Exercise: The lines to return are the one containing "Faced with a" and all that follow it in the entries below, duplicated exactly and nothing else.

Data for the task:
= Beginning of Section =
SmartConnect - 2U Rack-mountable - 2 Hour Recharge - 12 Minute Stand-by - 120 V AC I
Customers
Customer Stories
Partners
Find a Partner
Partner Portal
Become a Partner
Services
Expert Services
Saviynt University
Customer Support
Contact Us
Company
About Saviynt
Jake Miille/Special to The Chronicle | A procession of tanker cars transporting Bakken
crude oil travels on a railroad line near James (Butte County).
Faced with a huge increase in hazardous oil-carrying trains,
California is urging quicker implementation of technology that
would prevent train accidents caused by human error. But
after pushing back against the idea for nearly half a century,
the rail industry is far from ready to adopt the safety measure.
= End of Section =
Written response:
Faced with a huge increase in hazardous oil-carrying trains,
California is urging quicker implementation of technology that
would prevent train accidents caused by human error. But
after pushing back against the idea for nearly half a century,
the rail industry is far from ready to adopt the safety measure.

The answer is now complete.